‘Desolate and distraught’: Junior doctors react to job offers being withdrawn after recruitment error

Junior doctors face losing job offers after a mistake in the recruitment process (Lynne Cameron/PA) Credit: PA Wire/PA Images

Some 1,500 junior doctors offered hospital positions have had their job offers rescinded after a mistake was discovered in the recruitment process.

The Royal College of Physicians (RCP) said it would have to rerun the offers process, blaming human error and branding it a “dreadful situation”.

Junior medics entering their third year of specialist training now face losing the positions they had originally been offered, with many having already made plans to start the jobs in just a few months’ time.

Dr Conor Bowman, currently working for Medecins Sans Frontieres in the Middle East, was affected by the error.

Bowman was "ecstatic" to find out that he had secured a position after working towards his goal for three years; but within 48 hours later it had been withdrawn.

"I received an email saying that because of an error - that wasn't really explained - all of these positions have been withdrawn. It left me feeling completely desolate, so distraught... after having it snatched away so quickly", he said.

Bowman says that he knows people who have started to resign from their current jobs, put deposits on houses and move their families - only to find out there is no position.

"I had already been planning moving back to London, and looking forward to moving on with my life but having this disruption, it's not a nice place to be in".

"For all doctors in the UK, it's been a difficult time in the last couple of years with Jeremy Hunt as Health Secretary, with pressures on junior doctor contracts... it's a system that really grinds you down. You work relentlessly and give the best quality of care but in return for that you are repeatedly treated with not a lot of respect and after a while it is exhausting."

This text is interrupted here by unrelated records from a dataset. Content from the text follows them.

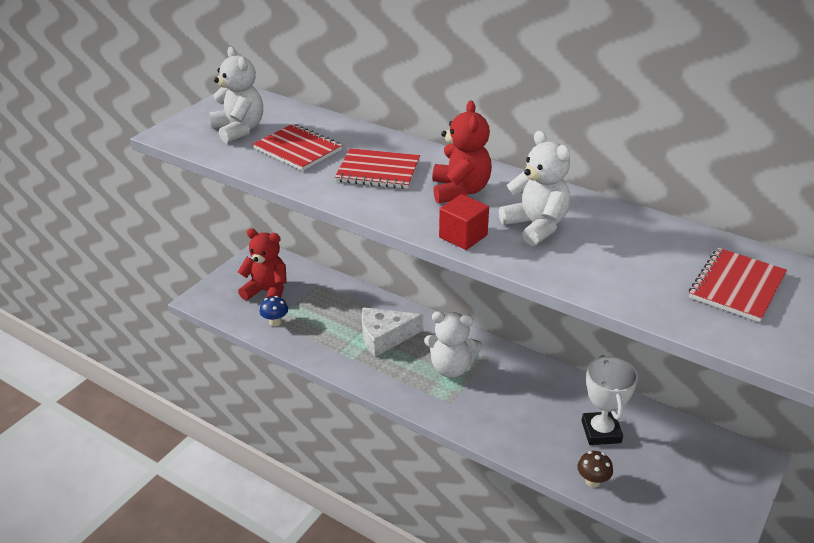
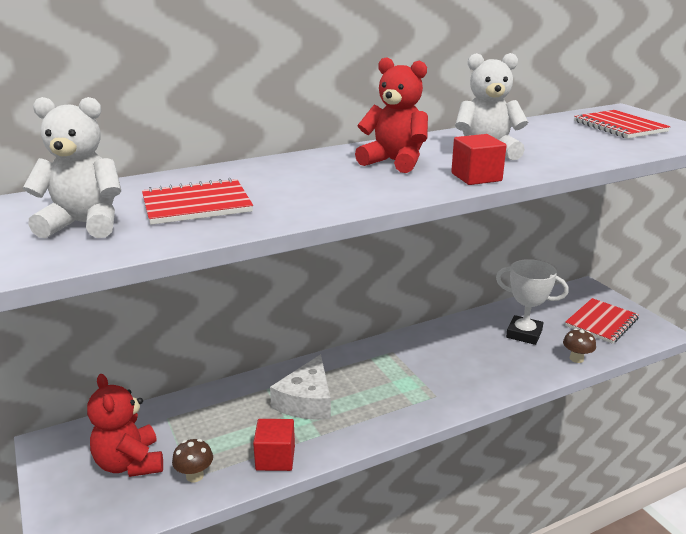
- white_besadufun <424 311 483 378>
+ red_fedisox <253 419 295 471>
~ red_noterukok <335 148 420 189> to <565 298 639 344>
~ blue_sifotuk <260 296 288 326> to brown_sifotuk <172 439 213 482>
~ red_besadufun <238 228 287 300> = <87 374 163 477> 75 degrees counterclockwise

The British Medical Association (BMA) said it was “appalled” to discover the blunder, and that it had caused “extreme anxiety” for trainees.

They added that they taking legal advice on the issue, and would seek to compensate any doctors who had spent money on relocating for their expected new roles.

Dr Jeeves Wijesuriya, Chair of the BMA Junior Doctors Committee told ITV News: "We're angry and disappointed and confused. I think there is a lot of concern what this will mean for some of our trainees."

"What we are keen to know is how many are affected, who those people are but also what is going to be done to support those trainees. What is going to be done to compensate them and try to make this right."

Those affected had been offered jobs in 24 different fields through ST3 Recruitment, a nationally co-ordinated system for recruiting doctors.

But last week the RCP discovered some candidates had been given the wrong interview marks following an error in transferring data from one computer program to another, leading to a “significant number” of incorrect rankings.

In a letter to all those with offers, the RCP said: “We are deeply sorry that it has been necessary to rerun the ST3 offer process due to a mistake in this round of processing.

“We have taken this approach to be fair to all candidates which can only be achieved with the real scores used.”

The BMA said some doctors had put down deposits on homes after receiving their job offers. Credit: PA

In a joint statement, the chairman of the BMA council Chaand Nagpaul, and the chairman of the BMA junior doctors committee Jeeves Wijesuriya, said they had spoken to RCP president Professor Jane Dacre to “articulate the strength of feeling and extent of the impact that this has had”.

They said: “We have heard from trainees who have, after receiving these job offers, put down deposits on homes, arranged moves or whose families had adjusted their plans.”

The statement added: “We cannot express how unacceptable we find this situation and the impact – both emotionally and financially – it is having on junior doctors across the UK.”

The RCP said it would do its “utmost” to resolve the cases of those who had accepted offers and made “unretractable commitments” based on those offers.

“We set the highest standards for our work and expect to be held to them,” it said.

“We have not met them here and are truly sorry. We will learn from our mistake and make any changes necessary to fix it.”

The offers process will begin again on May 14.